Raymond D. Slaughter Jr. had two children follow him into the military, just as he did with his father, who served in the Philippines during World War II.
"It's a good experience to be in the service. Everyone should go through it," Slaughter said.
He shows off an 8-by-10 photo of himself in uniform surrounded with smaller photos of his daughter, father, friend and a cousin, also in uniform, and another of his son. While Slaughter and his father served in the Army, his daughter, Tracy, and son, Raymond III, opted for the Air Force.
Slaughter joined the Army with three of his Emerson Vocational High School buddies in August 1960, as Cold War tensions were rising. Once they signed the papers, they all were stationed at different bases.
He admits one reason he signed up was to leave home, where he was the oldest of eight children and often had to watch the younger ones.
After basic training, he was stationed in Germany for 22 months as the pressure mounted between the East and the West.
"We thought there might be combat," he said, but he added, "I didn't do anything heroic."
While he was in Germany, the wall dividing East and West Berlin was built, the Bay of Pigs invasion of Cuba failed, and President John F. Kennedy stared down Soviet Premier Nikita Khrushchev — and won — over nuclear missiles in Cuba.

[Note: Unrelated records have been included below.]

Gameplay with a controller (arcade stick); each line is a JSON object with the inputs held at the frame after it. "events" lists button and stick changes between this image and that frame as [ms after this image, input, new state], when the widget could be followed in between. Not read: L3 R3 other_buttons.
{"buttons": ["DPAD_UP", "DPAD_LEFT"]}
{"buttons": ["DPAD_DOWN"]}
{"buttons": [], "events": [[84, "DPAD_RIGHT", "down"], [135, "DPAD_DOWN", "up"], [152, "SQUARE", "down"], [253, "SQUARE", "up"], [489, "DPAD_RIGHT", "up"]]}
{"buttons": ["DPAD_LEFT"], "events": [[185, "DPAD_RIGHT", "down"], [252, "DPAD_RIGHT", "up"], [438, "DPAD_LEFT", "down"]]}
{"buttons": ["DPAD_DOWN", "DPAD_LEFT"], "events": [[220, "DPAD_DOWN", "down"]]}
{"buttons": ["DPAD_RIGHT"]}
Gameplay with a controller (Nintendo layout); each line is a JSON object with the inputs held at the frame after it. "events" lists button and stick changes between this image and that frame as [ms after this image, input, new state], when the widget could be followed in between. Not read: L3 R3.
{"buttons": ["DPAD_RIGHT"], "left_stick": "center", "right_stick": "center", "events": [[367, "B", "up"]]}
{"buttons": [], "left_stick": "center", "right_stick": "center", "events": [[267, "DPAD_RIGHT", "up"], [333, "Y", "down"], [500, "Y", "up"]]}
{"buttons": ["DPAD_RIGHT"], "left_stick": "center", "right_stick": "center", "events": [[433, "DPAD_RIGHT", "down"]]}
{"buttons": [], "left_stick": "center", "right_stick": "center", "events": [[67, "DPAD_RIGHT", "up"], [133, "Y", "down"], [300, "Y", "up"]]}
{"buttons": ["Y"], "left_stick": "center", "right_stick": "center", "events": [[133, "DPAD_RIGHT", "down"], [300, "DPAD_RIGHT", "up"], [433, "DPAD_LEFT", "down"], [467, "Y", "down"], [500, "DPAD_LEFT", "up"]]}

"We went to Germany because of the wall," Slaughter said, but he added, "I never saw the wall."
Slaughter, a specialist fourth class, repaired vehicles in Germany.
Germany was being rebuilt after World War II, and the German people were friendly, he recalled.
Some of the worst hostility he faced was in the United States, while he was stationed at Fort Benning, Ga. Someone threw an egg at him and it hit him in the head, he said. He also recalled hopping on a bus while in uniform and sitting in the front. Even though Rosa Parks had made her stand on segregation half a decade before, he was told he could not sit at the front.
Through it all, Slaughter developed a good friendship with another soldier who helped him navigate the Jim Crow south. They served together for several years, but got separated when they got off the transport ship in New York on their way home.
"I never got a chance to say goodbye," Slaughter said.
Slaughter served three years, and came home to Buffalo on a Saturday. By Monday, he was working at a foundry in Depew, where he stayed for 10 years.
He moved to Detroit, where relatives told him the automobile plants were hiring. He got a job working on the Cadillac line at General Motors, and stayed in Detroit for 33 years. Slaughter later moved to Texas, and then returned to Buffalo in 2012. The father of six children, he has 15 grandchildren and several great-grandchildren he wanted to get to know better.
In Texas, Slaughter was a cashier in a Salvation Army store. When he returned to Buffalo, he started volunteering with Meals on Wheels five days a week. He started out helping his son, who also volunteers there. Slaughter's two routes take him about an hour and a half to complete.
"I just don't believe in sitting around," said the 77-year-old veteran.
A fellow Meals on Wheels volunteer, Bill O'Hare, praised Slaughter for his service to his community and country. He said it's hard to get volunteers to deliver meals once a week, but Slaughter comes every day.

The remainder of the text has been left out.